Antibiotics (Basel). 2022 Jan 24;11(2):148. doi: 10.3390/antibiotics11020148.

Abstract

Fluoroquinolones (FQs) have been reported to cause dysglycemia in both diabetic and non-diabetic patients. However, diabetic patients are usually on polypharmacy, so we cannot attribute the dysglycemia specifically to FQs. To answer the question as to whether Moxifloxacin and Gemifloxacin influence blood glucose levels and serum insulin levels or otherwise, rabbits were used as experimental animals in an in vivo model followed by a phase I randomized clinical trial in euglycemic healthy volunteers. The effects on the serum insulin and blood glucose levels in the Moxifloxacin and Gemifloxacin treated groups were, respectively, determined on the fifth day in both the in-vivo rabbits model and in the test subjects of the phase I clinical trial. The effects of these drugs were also checked on the histomorphology of the pancreas in the rabbits.
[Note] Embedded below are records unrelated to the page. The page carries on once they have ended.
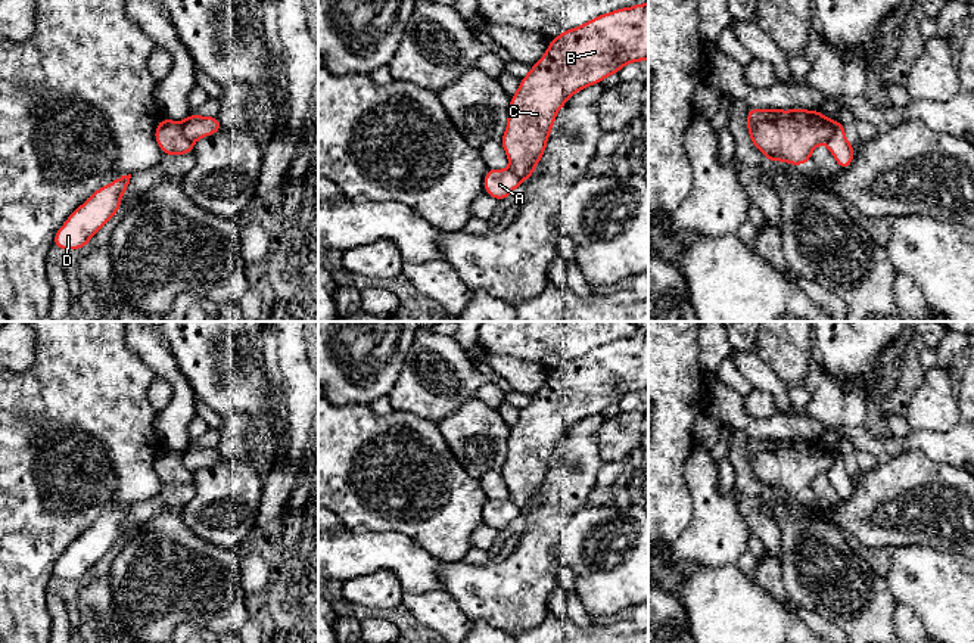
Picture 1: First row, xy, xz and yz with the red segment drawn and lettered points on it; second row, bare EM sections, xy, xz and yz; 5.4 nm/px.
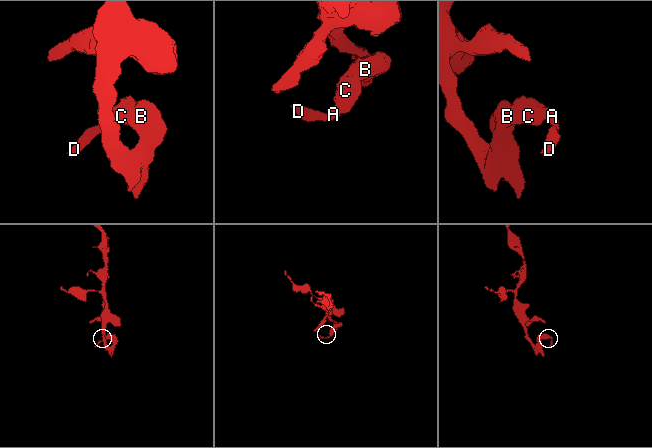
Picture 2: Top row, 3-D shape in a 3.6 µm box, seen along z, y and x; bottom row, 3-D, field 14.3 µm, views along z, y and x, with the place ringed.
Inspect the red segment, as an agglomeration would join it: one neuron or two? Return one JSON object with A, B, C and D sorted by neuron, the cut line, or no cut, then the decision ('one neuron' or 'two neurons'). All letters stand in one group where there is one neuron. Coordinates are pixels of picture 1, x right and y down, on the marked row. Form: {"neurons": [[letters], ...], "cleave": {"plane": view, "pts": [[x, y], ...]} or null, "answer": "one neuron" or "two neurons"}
{"neurons": [["A", "D"], ["B", "C"]], "cleave": {"plane": "xy", "pts": [[180, 123], [183, 136], [192, 145]]}, "answer": "two neurons"}

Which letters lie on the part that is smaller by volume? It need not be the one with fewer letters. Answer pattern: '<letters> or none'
A, D

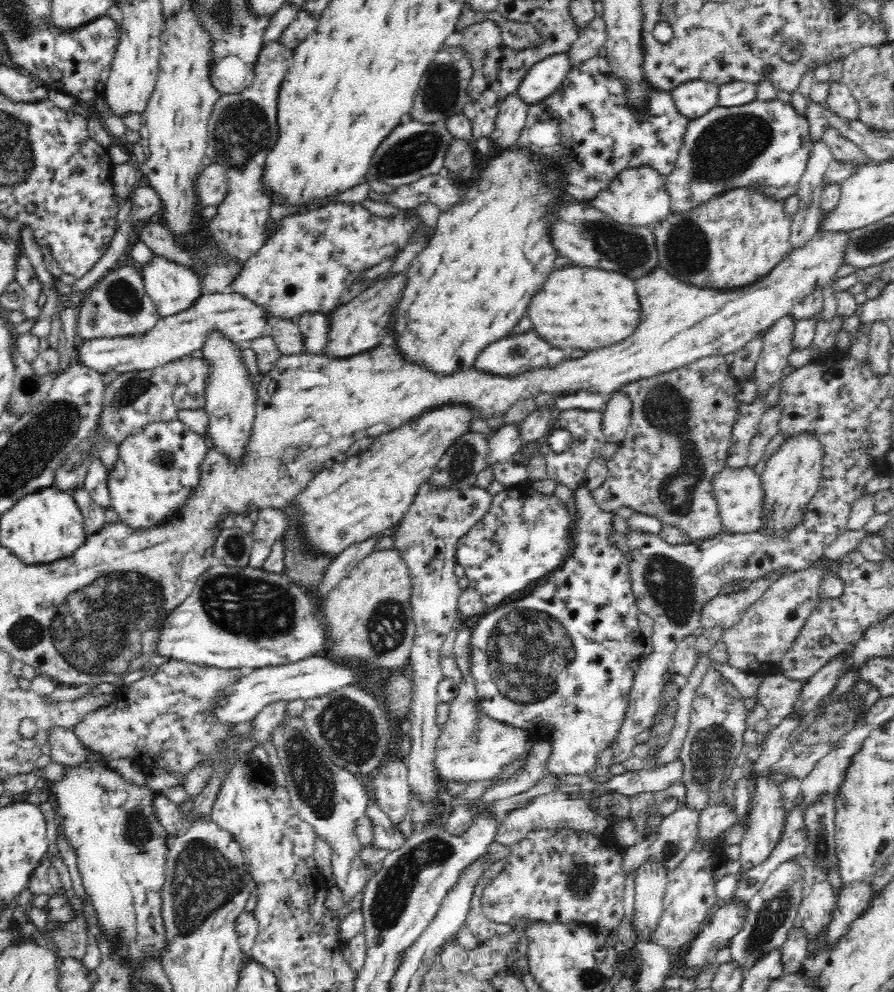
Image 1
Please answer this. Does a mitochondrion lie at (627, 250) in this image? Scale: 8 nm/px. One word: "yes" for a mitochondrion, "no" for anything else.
yes

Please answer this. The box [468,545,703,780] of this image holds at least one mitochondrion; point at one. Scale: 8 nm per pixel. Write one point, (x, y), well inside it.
(528, 654)

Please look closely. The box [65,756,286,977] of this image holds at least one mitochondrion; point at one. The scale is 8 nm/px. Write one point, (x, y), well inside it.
(205, 880)

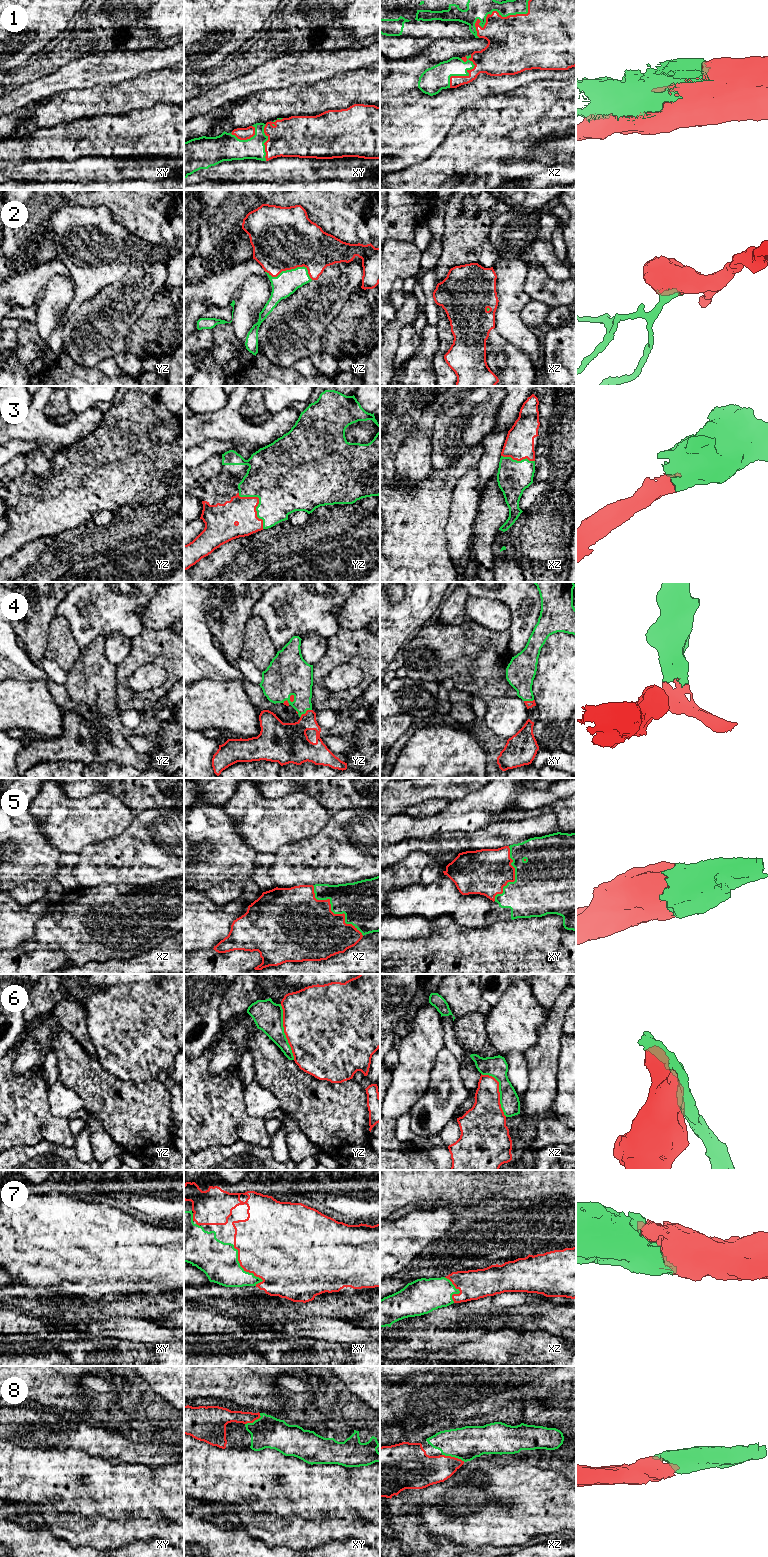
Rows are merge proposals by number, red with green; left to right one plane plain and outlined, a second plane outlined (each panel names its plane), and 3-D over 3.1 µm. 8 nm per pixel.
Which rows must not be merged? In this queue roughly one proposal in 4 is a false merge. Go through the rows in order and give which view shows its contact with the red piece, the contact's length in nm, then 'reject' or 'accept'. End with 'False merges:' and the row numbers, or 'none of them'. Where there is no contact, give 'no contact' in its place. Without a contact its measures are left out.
1: meets red in xz; contact 500 nm long; accept
2: meets red in yz; contact 380 nm long; accept
3: meets red in yz; contact 360 nm long; accept
4: meets red in yz; contact 120 nm long; accept
5: meets red in xz; contact 600 nm long; accept
6: meets red in yz; contact 460 nm long; reject
7: meets red in xy; contact 380 nm long; accept
8: meets red in xz; contact 190 nm long; accept
False merges: 6

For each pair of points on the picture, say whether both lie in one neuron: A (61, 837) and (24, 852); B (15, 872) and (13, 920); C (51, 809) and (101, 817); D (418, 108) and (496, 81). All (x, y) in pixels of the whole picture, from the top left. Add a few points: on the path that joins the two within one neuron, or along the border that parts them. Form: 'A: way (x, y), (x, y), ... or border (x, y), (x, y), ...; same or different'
A: border (38, 821), (38, 826), (43, 835), (61, 853); different
B: border (10, 893), (19, 903), (24, 905), (37, 901); different
C: way (63, 817), (89, 817); same
D: way (437, 105), (447, 105), (477, 89); same

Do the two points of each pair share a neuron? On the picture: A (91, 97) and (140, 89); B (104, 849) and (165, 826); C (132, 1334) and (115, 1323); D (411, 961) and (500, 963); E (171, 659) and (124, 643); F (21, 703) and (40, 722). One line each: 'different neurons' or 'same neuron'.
A: same neuron
B: same neuron
C: same neuron
D: same neuron
E: different neurons
F: same neuron

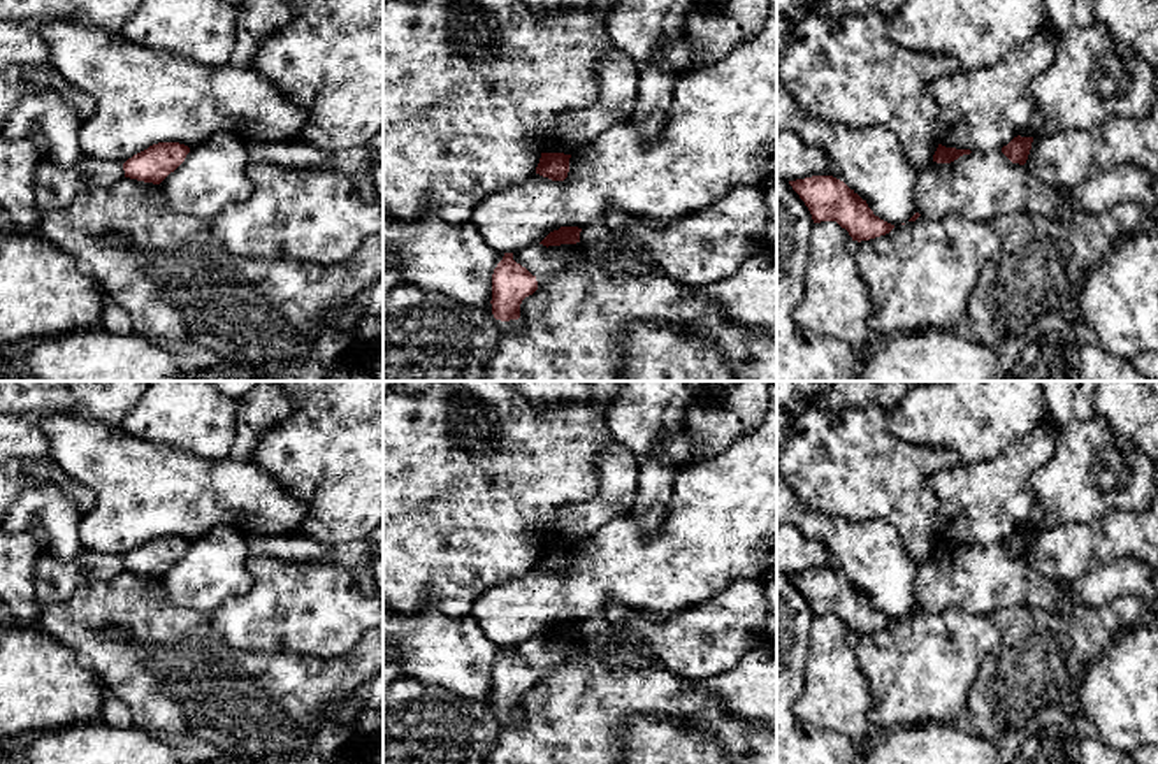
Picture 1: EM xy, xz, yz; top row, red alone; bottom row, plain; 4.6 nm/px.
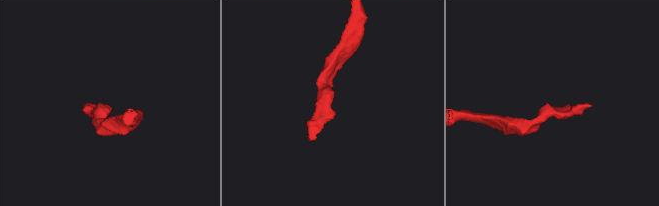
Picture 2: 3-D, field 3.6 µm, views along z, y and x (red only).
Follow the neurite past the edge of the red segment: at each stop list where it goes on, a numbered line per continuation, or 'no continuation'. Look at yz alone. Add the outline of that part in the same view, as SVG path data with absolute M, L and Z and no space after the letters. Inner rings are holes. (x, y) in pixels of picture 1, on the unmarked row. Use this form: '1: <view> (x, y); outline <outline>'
no continuation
The findings of our study suggest that Moxifloxacin and Gemifloxacin significantly (p < 0.05) reduced the blood glucose levels via a subsequent significant shift in the serum insulin levels both in the in vivo animal model and in the test subjects of the phase I clinical trial. No prominent effects on the beta cells histomorphology were noted in this study. Moxifloxacin showed a more significant effect than Gemifloxacin. The insulinotropic effect was comparable to the effect of Glibenclamide. It is concluded that Moxifloxacin and Gemifloxacin have a significant blood glucose lowering effect mediated through insulinotropic action. (Clinical Trials.gov identifier: NCT04692623).

Keywords: Gemifloxacin; Glibenclamide; Moxifloxacin; dysglycemia; glycaemia; hypoglycemia; in vivo rabbits model; insulin; phase I clinical trial.